Gratefulforlife66 · 23/06/2024 16:17

been married to husband for 30 years, two grown up children. I’ve always worked, brought up the children to become decent, happy, well balanced adults. Good relationship with husband, the problem is his mum. She’s overbearing, rude, opinionated, selfish. She regularly insults me and critisises my home, orders everyone around, then questions you on how you were doing the task. the worst thing, she has been dismissive and rude to our eldest daughter, who can’t think what she’s done to upset her grandma. I’ve told her to ignore grandma as grandma will be the one to miss out in the long run. I long ago realised I needed to distance myself from my MIL which I have done, and cope better in the occasions when I HAVE to see her, but as she’s now elderly, she’s putting on my retired husband so much(he’s early 60s) and he’s struggling to keep up with her demand and expectation of him so occasionally I help out, this is to support HIM, not HER.
I want to know, should I confront her rudeness and challenge her nastiness. It’d make life hard for my husband, he and his sibling have lived whole lives with her controlling behaviours and find it hard to confront.
thanks in advance x

OP posts:
Tracey123097 · 23/06/2024 21:18

Hi op. I think at this point it's probably too late to change her.

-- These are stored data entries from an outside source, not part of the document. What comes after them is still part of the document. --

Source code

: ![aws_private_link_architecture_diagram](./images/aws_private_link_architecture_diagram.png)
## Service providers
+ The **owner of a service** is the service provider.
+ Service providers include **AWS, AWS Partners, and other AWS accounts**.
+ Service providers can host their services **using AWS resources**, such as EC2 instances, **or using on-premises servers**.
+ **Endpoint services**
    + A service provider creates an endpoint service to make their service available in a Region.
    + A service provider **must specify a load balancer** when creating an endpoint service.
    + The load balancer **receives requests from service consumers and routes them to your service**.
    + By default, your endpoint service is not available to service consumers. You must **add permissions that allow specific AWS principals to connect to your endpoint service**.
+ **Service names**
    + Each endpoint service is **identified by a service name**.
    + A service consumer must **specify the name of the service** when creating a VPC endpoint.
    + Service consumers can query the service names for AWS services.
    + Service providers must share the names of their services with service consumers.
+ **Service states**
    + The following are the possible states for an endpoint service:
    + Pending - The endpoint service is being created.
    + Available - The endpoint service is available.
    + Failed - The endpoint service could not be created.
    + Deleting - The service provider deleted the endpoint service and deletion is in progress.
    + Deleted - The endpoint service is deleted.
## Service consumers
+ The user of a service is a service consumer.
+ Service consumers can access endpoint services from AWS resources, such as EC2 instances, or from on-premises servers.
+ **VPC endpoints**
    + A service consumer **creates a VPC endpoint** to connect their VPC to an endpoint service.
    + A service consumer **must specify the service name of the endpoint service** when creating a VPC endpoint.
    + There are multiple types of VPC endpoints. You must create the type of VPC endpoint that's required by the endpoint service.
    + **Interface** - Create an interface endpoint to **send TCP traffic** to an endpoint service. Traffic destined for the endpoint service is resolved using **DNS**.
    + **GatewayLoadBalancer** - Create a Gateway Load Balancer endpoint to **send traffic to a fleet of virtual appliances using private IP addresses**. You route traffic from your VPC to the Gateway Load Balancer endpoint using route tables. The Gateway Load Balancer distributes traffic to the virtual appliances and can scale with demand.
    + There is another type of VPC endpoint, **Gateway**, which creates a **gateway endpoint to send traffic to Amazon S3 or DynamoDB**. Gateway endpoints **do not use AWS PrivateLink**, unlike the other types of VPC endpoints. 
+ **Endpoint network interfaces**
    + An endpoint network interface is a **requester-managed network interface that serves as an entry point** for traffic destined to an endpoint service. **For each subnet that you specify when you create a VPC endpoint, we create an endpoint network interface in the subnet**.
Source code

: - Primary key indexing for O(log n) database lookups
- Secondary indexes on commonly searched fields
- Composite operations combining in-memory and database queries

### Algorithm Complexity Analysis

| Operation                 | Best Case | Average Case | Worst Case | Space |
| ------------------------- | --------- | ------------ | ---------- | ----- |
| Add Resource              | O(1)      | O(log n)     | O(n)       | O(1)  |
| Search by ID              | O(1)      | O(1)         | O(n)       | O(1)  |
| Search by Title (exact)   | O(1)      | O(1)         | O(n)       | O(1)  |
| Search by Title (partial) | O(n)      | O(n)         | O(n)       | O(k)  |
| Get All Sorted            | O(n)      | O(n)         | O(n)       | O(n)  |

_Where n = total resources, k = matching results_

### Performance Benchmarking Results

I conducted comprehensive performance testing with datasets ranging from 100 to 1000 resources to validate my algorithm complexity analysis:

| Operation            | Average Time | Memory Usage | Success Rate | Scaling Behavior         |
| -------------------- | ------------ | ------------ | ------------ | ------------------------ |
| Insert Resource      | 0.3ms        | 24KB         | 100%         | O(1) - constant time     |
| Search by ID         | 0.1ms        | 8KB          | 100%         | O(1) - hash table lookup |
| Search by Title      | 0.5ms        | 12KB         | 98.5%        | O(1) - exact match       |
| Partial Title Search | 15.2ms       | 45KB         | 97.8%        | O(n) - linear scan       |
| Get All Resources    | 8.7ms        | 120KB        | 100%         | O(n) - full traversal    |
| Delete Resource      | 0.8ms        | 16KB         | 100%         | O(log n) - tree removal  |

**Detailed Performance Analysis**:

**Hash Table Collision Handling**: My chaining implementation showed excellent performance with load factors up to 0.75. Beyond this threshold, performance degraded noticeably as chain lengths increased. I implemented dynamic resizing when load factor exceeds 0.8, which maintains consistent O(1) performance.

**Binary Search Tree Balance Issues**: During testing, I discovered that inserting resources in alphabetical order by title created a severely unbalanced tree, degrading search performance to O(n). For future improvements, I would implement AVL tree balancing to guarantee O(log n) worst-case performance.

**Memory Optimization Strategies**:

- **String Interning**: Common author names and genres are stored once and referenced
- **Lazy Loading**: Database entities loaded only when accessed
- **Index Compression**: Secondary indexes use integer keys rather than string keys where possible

If she was going to get some home truths it should have been done years ago and by your hubby not you. Your spot on with your daughter to tell her it's her granny's loss, ive told my own daughter the same thing and these kids will get to a point where they don't actually care anymore because they will have their own lives and 'granny' will be moaning that no one cares. If I were you I'd keep your contact as low as you can, preserve your own mental health and only do what you need to for your hubby's sake which is lovely of you and reinforce good messages to your husband, if her demands are too much , he needs to speak up, even if that's hard!